Demikianlah kerangka umum buku ini, yang merupakan hasil kerja keras selama sepuluh bulan. Kami berharap sangat, buku ini dapat menyampaikan pesan suci secara damai dan ikhlas. Kami juga berharap agar para pembaca sudi menelaah buku ini secara objektif dan dengan konsentrasi penuh, untuk kemudian menilainya atas dasar pertimbangan filosofis dan ilmiah dan bukan atas dasar emosional atau keinginan-keinginan subjektif – baik penilaian Anda itu ditujukan untuk penolakan ataupun penerimaan atas pemikiran dalam buku ini.

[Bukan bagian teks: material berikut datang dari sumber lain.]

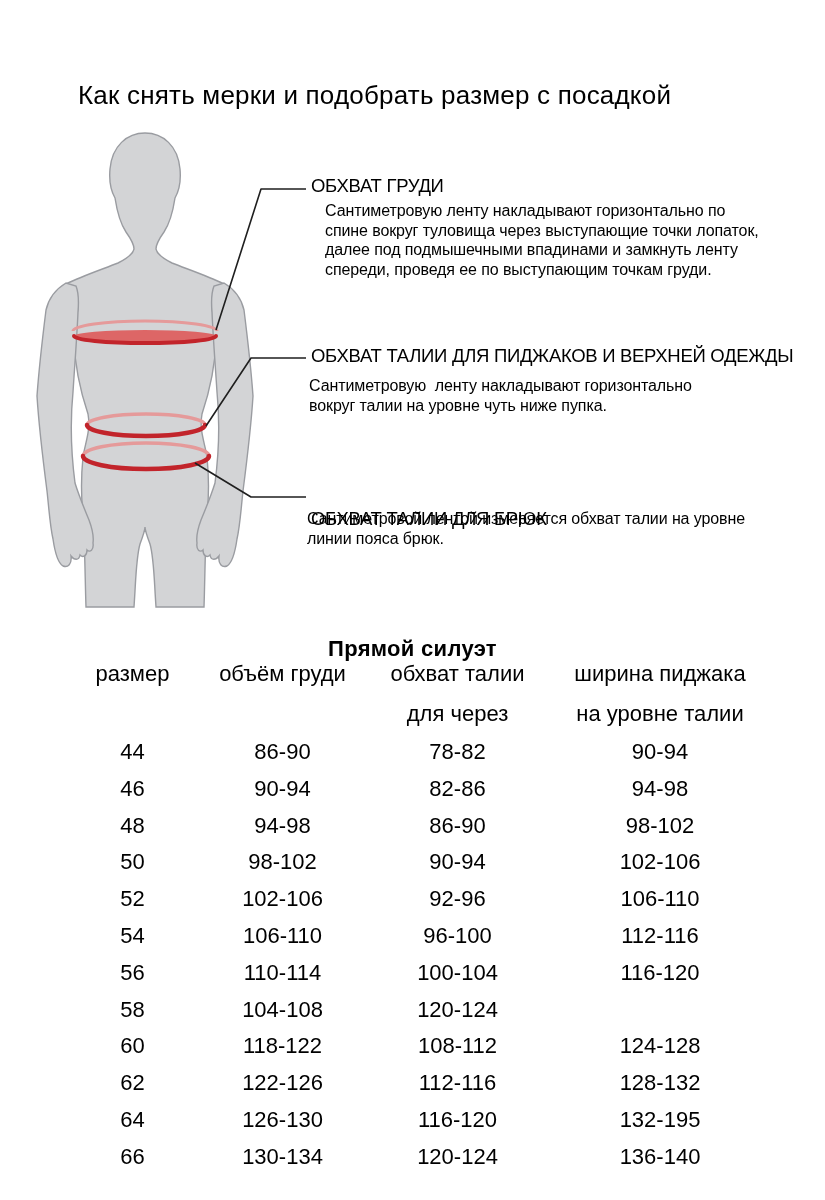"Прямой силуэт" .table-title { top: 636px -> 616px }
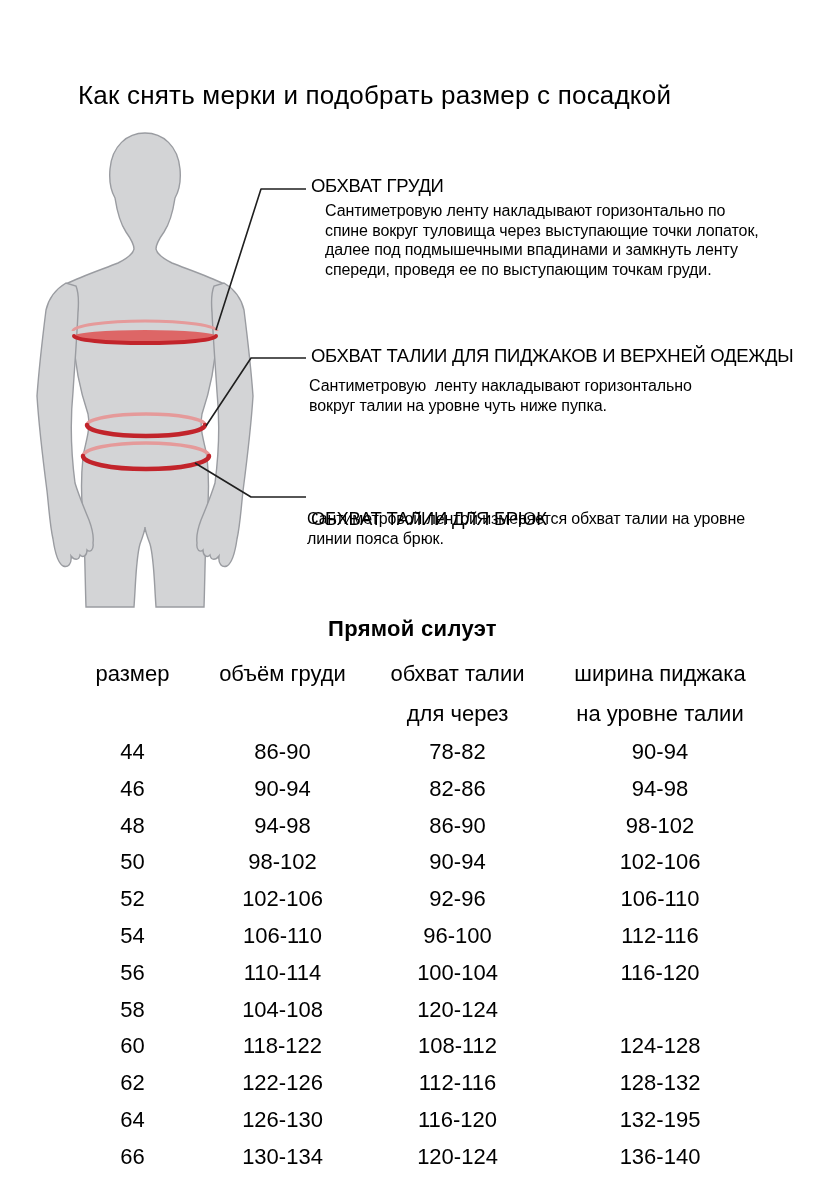"для через" div.l2 { text: через -> чуть }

Kami tidak ingin para pembaca menelaah buku ini seperti membaca sebuah novel atau roman atau hanya sekadar dianggap sebagai kesenangan intelektual atau semacam buku sastra. Buku ini jelas bukan berisi tentang cerita-cerita sastra ataupun cerita-cerita yang menyenangkan akal. Pada hakikatnya, buku ini ingin mengungkapkan persoalan-persoalan manusia sebagai makhluk berpikir. Dan tiada taufik bagiku selain dari Allah.  Kepada-Nyalah aku bertawakal dan kepada-Nyalah aku kembali.